Die beiden Buddy-Bären-Erfinder haben die Weltreise mit den United Buddy Bears lange geplant. Geworben wird mit den kunstvoll bemalten, kunterbunten Bärenfiguren immer für einen guten Zweck - das eingenommene Geld wird an Kinderhilfsorganisationen verteilt. Durch Spenden und Versteigerungen von Buddy-Bären sind bisher 1,084 Millionen Euro (Stand November 2005) zugunsten des Kinderhilfswerks der Vereinten Nationen UNICEF und lokalen Kinderhilfsorganisationen eingebracht worden.

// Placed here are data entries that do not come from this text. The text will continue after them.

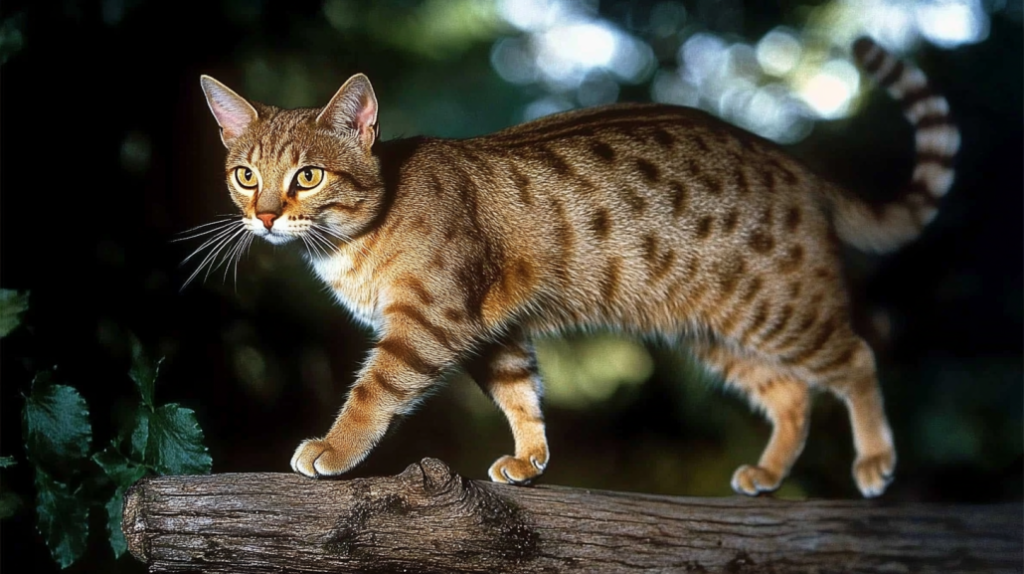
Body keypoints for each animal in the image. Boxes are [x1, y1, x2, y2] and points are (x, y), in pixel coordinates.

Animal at [199, 36, 958, 497]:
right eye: (244, 175)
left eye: (308, 177)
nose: (265, 216)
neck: (354, 238)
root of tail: (794, 162)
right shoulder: (493, 331)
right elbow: (521, 394)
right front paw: (530, 458)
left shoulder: (430, 322)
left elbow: (373, 392)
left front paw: (334, 447)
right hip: (716, 333)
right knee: (792, 395)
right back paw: (768, 472)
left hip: (778, 310)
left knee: (855, 358)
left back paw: (874, 459)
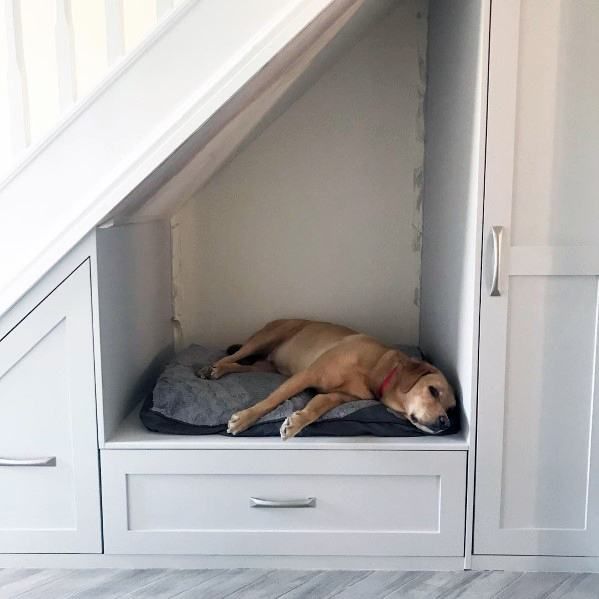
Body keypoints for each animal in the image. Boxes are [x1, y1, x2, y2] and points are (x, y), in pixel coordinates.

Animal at [197, 318, 454, 440]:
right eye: (433, 390)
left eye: (451, 408)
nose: (446, 423)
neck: (376, 370)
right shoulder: (306, 375)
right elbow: (271, 401)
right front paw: (244, 419)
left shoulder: (336, 396)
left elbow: (316, 406)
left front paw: (296, 422)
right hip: (265, 338)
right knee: (233, 356)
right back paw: (210, 369)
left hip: (269, 367)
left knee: (241, 365)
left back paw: (220, 370)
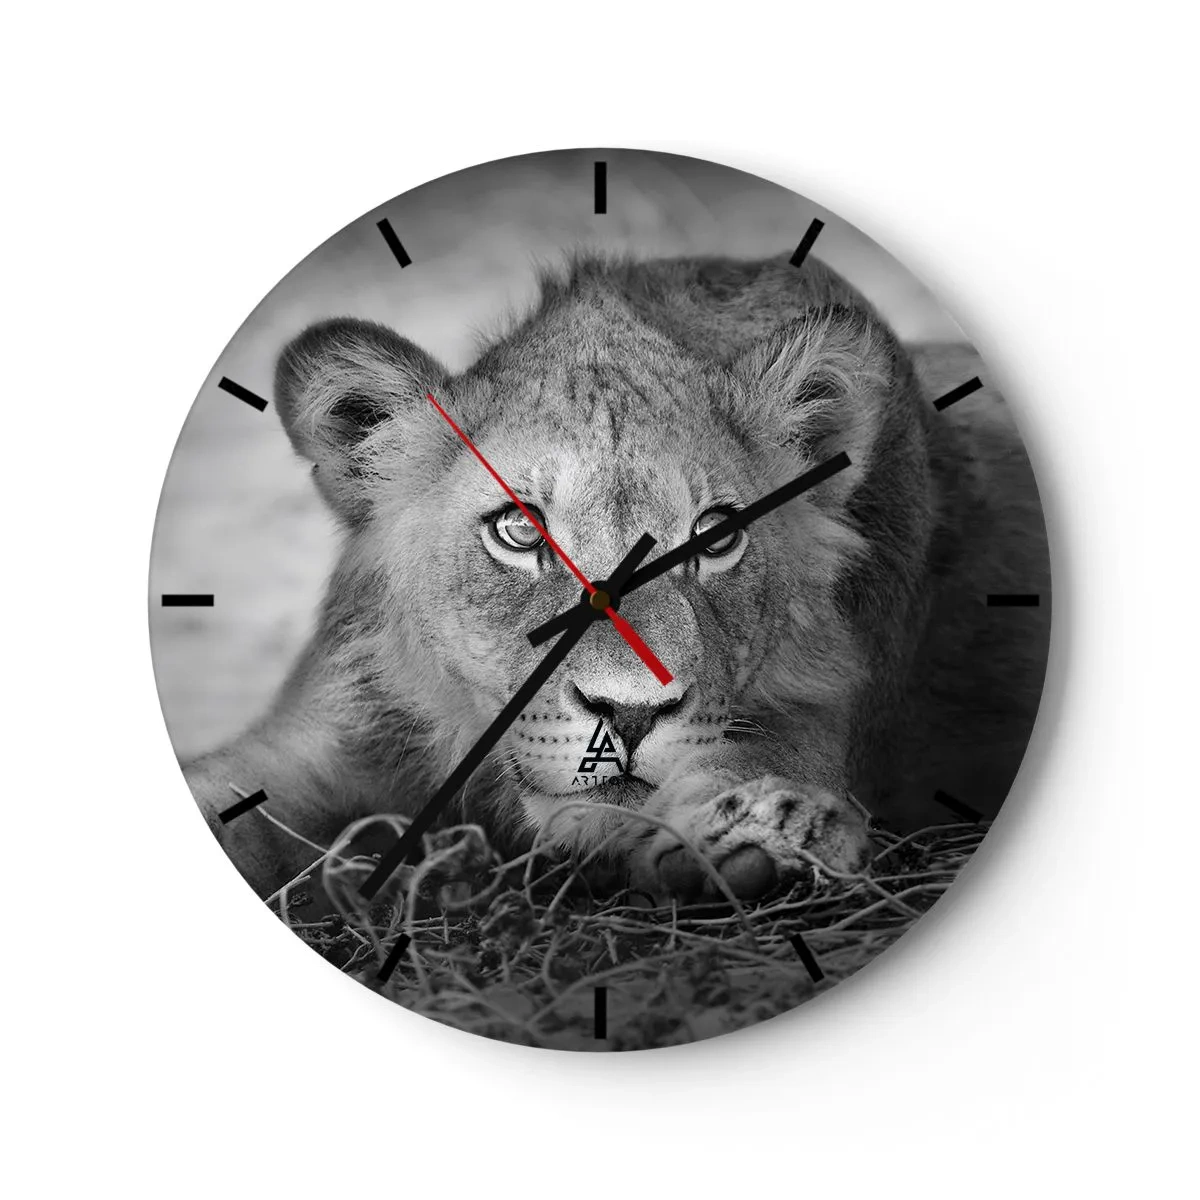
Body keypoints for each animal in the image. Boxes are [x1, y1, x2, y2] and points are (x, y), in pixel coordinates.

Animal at [183, 252, 1050, 904]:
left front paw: (766, 834)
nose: (628, 716)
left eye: (717, 536)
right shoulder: (330, 736)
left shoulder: (821, 701)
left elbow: (763, 758)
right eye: (519, 531)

"Wir sprechen alle Botschaften an, um den Kreis der Bären ständig zu vervollkommnen", sagt Initatorin Eva Herlitz. Das entwickelte Konzept, die Ausstellungen weltweit ohne Eintritt und ohne staatliche Zuwendungen zu veranstalten, habe sich bewährt. Möglich sei dies durch die große Hilfe und finanzielle Unterstützung vieler Sponsoren aus der Wirtschaft.

Eva Herlitz hofft, daß es gelingt, auch über die Dauer der Fußballweltmeisterschaft hinaus das Oval der Buddys auf dem Bebelplatz im Mitte stehenzulassen - möglichst bis über das Ende der Berliner Schulferien hinaus. "Besonders für die Schulklassen in Berlin durch ihre multikulturelle Ausrichtung und ihren hohen Ausländeranteil bietet die Idee der Buddys einen praktischen Anschauungsunterricht für Völkerverständigung und Toleranz", sagt die Bären-Aktions-Erfinderin.